In summary, users want to easily turn on the WAF and move along. However, the legacy UI had a cumbersome and error-prone process to do so. Secondly, if a user wanted to enable or disable a specific rule of a ruleset, the legacy UI actually made that very simple. However, when it came to changing the action of multiple rules at once, the legacy UI was a time sink.
We’ve identified the tasks or jobs customers are trying to accomplish and understand where the current difficulties and inefficiencies are within the experience. Using our telemetry and analytics tools, such as Amplitude, we determine how often customers are performing each of the job stories. This is a critical step, as the output will help us decide which job stories we should be optimising the interface for. About 76% of zones that are using the WAF today are doing so with its default configuration. From this we can infer that most customers simply turn on the WAF and continue on with their business, potentially continuing to configure other Cloudflare features.
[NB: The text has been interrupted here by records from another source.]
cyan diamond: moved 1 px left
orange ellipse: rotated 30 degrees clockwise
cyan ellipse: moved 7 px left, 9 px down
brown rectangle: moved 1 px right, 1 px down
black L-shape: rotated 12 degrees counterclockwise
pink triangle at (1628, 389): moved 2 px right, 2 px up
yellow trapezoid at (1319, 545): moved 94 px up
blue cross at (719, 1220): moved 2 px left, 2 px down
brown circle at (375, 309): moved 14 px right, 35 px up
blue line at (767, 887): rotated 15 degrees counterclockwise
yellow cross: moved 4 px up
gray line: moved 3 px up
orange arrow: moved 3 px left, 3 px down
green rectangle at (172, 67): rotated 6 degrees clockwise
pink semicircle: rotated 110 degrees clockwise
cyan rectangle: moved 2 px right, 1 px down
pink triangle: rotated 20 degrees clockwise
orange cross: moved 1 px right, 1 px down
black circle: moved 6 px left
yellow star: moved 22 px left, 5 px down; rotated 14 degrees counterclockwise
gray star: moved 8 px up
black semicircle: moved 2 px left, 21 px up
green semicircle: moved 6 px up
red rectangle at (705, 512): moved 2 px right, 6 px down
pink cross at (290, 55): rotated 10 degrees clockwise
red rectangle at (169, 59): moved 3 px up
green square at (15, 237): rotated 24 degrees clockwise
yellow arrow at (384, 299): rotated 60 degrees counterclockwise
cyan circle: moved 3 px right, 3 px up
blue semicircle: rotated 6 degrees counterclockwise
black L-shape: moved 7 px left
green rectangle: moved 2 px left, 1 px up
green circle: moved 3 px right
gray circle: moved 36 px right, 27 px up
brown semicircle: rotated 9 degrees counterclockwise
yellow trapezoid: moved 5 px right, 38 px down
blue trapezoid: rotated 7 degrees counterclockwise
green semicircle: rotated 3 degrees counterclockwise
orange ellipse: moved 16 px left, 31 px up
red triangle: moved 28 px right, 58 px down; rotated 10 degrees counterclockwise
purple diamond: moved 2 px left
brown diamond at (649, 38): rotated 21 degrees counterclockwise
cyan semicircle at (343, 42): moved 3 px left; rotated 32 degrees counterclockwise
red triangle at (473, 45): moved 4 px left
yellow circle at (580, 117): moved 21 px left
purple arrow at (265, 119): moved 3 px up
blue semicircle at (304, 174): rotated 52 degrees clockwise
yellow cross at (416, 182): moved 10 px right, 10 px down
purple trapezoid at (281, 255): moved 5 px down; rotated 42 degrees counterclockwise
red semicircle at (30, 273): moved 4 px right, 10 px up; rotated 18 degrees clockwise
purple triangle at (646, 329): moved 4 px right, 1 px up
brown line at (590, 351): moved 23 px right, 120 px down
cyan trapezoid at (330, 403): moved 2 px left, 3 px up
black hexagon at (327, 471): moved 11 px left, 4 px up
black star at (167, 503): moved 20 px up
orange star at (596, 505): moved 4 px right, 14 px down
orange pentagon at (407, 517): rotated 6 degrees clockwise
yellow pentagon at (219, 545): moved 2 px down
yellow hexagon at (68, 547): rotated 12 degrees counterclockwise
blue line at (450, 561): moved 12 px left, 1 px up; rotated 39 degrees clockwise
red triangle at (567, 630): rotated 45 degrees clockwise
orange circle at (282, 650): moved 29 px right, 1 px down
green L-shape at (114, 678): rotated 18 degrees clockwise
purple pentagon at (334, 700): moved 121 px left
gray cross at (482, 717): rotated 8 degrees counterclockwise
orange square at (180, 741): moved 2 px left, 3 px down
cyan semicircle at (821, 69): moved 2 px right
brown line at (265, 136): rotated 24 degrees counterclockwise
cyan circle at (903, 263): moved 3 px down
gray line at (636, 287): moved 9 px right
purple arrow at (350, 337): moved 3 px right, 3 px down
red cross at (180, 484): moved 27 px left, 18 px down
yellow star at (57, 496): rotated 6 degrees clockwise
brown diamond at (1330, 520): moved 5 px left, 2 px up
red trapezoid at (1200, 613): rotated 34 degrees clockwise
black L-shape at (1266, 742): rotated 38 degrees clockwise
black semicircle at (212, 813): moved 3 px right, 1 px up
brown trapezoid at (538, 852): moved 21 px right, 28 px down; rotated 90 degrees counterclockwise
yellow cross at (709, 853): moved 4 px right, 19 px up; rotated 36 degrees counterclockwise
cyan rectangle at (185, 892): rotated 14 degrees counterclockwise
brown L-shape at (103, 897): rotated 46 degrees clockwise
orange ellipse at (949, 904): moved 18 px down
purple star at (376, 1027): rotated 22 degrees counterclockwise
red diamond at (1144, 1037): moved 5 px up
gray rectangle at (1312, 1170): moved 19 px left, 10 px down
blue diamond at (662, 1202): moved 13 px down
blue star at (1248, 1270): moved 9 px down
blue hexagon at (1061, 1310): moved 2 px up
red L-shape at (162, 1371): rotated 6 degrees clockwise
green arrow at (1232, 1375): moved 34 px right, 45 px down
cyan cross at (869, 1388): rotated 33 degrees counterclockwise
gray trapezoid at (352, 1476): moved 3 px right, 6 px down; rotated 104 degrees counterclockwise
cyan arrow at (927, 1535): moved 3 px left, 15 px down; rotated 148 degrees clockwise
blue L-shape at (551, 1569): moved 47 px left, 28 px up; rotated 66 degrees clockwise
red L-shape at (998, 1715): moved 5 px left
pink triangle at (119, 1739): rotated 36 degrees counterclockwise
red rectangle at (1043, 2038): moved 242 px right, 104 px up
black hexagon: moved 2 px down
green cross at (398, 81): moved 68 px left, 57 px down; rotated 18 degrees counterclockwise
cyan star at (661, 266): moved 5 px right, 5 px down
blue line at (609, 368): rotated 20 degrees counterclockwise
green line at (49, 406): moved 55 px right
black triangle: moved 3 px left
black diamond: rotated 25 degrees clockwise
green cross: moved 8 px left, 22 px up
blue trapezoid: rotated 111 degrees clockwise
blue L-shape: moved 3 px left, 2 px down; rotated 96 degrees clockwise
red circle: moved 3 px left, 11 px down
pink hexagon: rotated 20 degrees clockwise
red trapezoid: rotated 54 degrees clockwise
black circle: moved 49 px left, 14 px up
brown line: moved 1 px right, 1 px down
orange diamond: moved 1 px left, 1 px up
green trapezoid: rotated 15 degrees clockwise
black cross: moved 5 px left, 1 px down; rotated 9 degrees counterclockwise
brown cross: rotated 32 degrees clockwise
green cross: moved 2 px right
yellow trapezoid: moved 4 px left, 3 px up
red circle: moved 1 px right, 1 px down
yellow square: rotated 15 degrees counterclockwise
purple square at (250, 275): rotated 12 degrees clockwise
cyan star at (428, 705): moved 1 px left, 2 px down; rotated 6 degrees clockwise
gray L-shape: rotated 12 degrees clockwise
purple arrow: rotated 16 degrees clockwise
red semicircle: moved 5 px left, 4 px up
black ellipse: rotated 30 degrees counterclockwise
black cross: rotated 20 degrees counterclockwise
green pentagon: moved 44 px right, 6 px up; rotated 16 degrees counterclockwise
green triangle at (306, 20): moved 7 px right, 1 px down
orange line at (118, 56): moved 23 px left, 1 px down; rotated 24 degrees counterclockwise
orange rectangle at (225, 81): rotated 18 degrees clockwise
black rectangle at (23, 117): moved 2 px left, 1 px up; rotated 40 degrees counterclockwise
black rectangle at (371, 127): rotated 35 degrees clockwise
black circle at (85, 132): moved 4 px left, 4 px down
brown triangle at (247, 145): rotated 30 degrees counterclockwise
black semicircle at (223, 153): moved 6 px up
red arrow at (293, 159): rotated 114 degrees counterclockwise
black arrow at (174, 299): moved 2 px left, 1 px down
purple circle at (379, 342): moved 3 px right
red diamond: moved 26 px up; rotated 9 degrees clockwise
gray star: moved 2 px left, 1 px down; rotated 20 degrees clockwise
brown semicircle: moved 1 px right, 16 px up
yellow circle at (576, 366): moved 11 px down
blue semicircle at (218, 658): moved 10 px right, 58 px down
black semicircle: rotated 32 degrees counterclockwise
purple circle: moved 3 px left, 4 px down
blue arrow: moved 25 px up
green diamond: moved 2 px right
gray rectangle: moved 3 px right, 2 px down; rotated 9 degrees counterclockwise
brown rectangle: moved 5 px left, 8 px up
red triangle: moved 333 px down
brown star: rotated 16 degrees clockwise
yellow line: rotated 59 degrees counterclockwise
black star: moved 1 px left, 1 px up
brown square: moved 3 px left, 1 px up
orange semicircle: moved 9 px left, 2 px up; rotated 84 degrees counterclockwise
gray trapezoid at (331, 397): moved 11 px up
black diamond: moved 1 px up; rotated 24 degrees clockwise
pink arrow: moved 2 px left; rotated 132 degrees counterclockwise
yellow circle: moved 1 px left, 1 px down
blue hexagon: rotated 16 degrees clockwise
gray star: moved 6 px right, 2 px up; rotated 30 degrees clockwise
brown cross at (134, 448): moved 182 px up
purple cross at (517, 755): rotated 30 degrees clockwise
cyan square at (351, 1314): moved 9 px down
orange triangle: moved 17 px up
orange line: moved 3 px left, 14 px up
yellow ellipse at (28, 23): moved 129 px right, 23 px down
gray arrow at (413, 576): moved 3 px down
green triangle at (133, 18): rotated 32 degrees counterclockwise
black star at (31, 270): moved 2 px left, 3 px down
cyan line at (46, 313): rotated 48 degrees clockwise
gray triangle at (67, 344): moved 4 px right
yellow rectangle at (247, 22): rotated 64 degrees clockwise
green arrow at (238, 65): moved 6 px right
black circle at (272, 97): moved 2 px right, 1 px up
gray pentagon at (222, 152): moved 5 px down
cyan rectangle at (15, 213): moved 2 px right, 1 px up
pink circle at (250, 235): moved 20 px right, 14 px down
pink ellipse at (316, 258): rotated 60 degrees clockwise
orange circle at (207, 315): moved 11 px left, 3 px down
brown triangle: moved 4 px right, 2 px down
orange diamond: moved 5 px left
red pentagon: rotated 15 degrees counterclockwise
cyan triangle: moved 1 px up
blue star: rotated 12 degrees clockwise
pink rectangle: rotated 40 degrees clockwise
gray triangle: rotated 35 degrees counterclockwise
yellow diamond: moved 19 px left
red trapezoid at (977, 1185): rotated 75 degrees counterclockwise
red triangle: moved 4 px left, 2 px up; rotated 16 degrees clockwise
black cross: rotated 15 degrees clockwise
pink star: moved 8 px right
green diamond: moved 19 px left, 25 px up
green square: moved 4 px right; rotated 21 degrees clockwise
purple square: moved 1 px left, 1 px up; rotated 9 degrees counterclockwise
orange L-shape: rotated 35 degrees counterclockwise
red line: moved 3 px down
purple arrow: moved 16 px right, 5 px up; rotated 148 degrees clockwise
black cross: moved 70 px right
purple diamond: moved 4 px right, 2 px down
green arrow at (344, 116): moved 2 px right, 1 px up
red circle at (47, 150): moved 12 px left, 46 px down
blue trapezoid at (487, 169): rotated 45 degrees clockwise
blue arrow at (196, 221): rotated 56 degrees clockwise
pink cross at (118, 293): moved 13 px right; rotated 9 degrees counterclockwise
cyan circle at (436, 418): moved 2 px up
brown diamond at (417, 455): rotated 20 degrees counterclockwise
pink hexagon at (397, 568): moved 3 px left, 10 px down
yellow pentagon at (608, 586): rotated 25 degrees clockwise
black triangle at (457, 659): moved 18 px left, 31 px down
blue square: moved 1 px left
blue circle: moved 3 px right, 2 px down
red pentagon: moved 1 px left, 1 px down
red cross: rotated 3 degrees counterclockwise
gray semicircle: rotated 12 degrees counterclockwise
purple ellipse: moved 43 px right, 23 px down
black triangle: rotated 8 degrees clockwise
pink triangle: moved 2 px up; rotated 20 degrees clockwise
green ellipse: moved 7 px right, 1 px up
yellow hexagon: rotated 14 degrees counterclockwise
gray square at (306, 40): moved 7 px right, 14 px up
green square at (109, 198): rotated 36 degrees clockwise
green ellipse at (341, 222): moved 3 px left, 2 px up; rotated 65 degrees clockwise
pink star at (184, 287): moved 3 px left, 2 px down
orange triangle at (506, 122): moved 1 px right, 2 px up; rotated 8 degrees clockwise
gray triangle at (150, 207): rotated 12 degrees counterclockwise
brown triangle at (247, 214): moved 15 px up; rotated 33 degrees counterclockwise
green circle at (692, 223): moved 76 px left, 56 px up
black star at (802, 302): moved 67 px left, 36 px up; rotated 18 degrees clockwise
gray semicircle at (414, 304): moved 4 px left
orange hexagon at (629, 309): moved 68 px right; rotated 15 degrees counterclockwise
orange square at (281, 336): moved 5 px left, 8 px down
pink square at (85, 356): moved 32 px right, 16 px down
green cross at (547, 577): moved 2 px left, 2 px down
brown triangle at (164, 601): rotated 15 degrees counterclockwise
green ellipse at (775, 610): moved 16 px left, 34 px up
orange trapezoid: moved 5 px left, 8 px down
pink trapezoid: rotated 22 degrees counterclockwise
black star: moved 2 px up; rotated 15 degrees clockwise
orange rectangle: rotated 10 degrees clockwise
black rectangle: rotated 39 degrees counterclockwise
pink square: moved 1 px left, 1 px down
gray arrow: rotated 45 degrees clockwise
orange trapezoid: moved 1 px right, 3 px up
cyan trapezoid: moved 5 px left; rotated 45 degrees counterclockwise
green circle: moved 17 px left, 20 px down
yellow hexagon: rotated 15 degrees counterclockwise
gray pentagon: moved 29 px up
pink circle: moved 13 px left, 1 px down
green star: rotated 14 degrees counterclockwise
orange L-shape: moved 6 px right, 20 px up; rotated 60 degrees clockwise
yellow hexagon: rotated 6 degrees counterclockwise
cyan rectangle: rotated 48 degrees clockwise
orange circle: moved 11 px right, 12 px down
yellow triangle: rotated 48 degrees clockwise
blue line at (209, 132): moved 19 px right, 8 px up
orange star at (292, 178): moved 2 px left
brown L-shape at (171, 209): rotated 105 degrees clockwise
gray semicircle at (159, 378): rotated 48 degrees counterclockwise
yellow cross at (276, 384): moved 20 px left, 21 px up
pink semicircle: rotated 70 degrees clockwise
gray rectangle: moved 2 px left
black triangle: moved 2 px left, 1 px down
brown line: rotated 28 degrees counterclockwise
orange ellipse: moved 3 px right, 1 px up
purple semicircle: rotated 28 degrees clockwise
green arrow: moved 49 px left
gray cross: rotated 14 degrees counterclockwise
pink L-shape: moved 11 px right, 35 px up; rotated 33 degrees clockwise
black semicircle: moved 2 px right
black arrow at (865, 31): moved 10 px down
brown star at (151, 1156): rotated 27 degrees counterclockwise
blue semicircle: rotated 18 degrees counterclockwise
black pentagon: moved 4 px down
It’s worth pointing out the importance of having sensible defaults within applications. Oftentimes users will continue down the path of least resistance or to whatever helps them complete their goal the quickest — ergo, they’ll usually stick to the default settings of an application as these are usually created with the most common use cases in mind. For this reason, the default state of the Cloudflare Managed Ruleset is such that it exceeds the security requirements of most applications whilst balancing a relatively low false positive rate.
We use Figma to design the user interface of the dashboard. Using our Component Library, it allows us to quickly create mockups of what an interface could look like. At this stage of the project, a tool like Figma makes it easy for us to iterate through numerous ideas or permutations of a particular interaction.
From the user research and data collection we conducted earlier, it’s clear that we needed to make enabling a particular ruleset better than the legacy experience. It is a very common workflow, but prone to potentially dangerous errors — certainly not a good combination.
Part of our job as designers at Cloudflare is to make the complex and intricate aspects of configuration ridiculously simple and increasing the confidence customers have with the UI and the actions they’re performing. With that in mind, to enable a ruleset like the Cloudflare Managed Ruleset with the new Managed Rules a customer only needs to do a single click.
We wanted to improve the method of having all rules execute the same specific action. With the legacy UI, this required customers to select from a drop-down menu on all the individual rules. This was an extremely tedious and time-consuming process. Sticking to our design principles of maintaining ease of use and increasing simplicity and efficiency, the new Managed Rules allows for a single action to execute across the entire ruleset. We call this a Ruleset Action. A Ruleset Action is an action which all the rules within a ruleset will adhere to.
The next capability we focused on was having all the rules execute the same specific action. In the legacy UI, changing the mode of multiple rules at once wasn’t possible. With the new dashboard experience, customers can browse through all the rules within the ruleset. Multiple rules can be selected at once using the select box on the left-hand side and the action or status can be set for the entire selection.
We didn’t get to these interactions straightaway, but rather by taking part in numerous design critiques and constantly evaluating the effectiveness of the new interactions against the identified job stories. We’ll be utilising our telemetry and analytics tools to understand how customers are using the new features and continuing to refine the experience further. Watch this space, because more updates are on the way!